目的: 切除不能進行胃癌に対する化学療法治療効果を, 70歳以上の高齢者群と70歳未満の非高齢者群で比較し, 高齢者群における化学療法の有効性を検討した.
対象および方法: 対象は1990年から2002年3月までに多剤併用化学療法 (局所療法は除く) を施行した70歳以上の高齢者切除不能進行胃癌症例 (以下高齢者群) のうち, フッ化ピリミジン系製剤 (UFTまたは5-Fluorouracil, 以下5-FU系) とcisplatin (CDDP) を中心に全身併用投与した19例 (男性15例, 女性4例, 平均年齢75.1±3.1歳) と, 同時期に同様の治療を施行した70歳未満の非高齢者群55例 (男性40例, 女性15例, 平均年齢55.0±11.8歳) を, 奏効率, 50%生存期間, 平均在宅期間, 50%在宅率, Performance Status (P. S) などのQOLの改善, 有害事象発現率から比較検討した.
結果: 高齢者群, 非高齢者群はそれぞれ奏効率21.1%と25.5%, 50%生存期間は272.0日と208.0日, 平均在宅期間は194.9日と136.2日, 50%在宅率は52.6%と34.5%, P. S改善率は73.4%と56.3%であり, それぞれの効果に有意差はなかったが, 高齢者群は非高齢者群に比べQOLの改善面において良好な成績を認め, これは奏効群, 非奏効群と分けて検討した場合でも同様の傾向が認められた. 薬物有害反応は高齢者群でGrade3以上の白血球減少, 血小板減少, 非高齢者群ではGrade3以上の悪心・食欲低下が多く認められた.

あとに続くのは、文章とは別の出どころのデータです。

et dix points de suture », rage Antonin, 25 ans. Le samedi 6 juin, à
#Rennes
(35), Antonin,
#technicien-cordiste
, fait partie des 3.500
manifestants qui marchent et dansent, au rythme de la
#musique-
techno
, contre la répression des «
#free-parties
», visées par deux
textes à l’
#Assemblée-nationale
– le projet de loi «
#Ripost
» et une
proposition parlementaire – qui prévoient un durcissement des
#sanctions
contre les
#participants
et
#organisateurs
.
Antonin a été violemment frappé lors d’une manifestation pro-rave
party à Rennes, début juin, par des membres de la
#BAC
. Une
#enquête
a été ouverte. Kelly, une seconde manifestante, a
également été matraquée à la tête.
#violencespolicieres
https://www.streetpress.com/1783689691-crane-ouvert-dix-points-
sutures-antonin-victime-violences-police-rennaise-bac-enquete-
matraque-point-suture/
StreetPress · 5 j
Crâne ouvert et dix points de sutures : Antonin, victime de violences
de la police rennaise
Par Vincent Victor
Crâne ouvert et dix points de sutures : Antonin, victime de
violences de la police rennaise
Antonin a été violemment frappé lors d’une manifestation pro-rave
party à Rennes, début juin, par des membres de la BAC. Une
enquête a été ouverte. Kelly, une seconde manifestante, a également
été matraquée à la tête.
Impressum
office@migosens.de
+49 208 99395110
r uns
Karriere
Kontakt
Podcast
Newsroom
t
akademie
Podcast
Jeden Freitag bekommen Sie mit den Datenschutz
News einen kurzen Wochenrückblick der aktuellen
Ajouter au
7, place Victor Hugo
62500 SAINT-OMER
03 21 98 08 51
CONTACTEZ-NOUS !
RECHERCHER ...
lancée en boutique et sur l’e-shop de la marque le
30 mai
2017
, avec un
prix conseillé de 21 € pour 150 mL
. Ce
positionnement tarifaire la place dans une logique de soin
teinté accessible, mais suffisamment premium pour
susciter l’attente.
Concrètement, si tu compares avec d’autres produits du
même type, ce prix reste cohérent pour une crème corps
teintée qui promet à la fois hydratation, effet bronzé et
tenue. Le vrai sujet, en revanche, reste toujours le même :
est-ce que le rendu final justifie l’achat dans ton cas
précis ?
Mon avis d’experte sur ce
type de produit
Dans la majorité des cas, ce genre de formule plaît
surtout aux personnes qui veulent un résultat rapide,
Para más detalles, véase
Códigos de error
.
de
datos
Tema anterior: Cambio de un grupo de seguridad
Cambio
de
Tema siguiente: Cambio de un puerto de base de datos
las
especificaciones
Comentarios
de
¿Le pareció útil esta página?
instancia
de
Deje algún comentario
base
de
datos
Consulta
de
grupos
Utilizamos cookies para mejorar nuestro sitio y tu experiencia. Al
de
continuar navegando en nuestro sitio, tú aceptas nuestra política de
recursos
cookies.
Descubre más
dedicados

結論: 切除不能進行胃癌に対する化学療法は, 高齢者群では非高齢者に比べ奏効率や生存期間で差は認めなかった. しかし有意差はなかったものの, 平均在宅期間, 50%在宅率, P. Sの改善といったQOL改善面の有効性は非高齢者群に比し高かった. よって高齢者に対する化学療法は, 薬剤量を適正に調節し, 薬物有害反応に迅速で的確な対応ができれば, 治療効果が期待できると考えられた.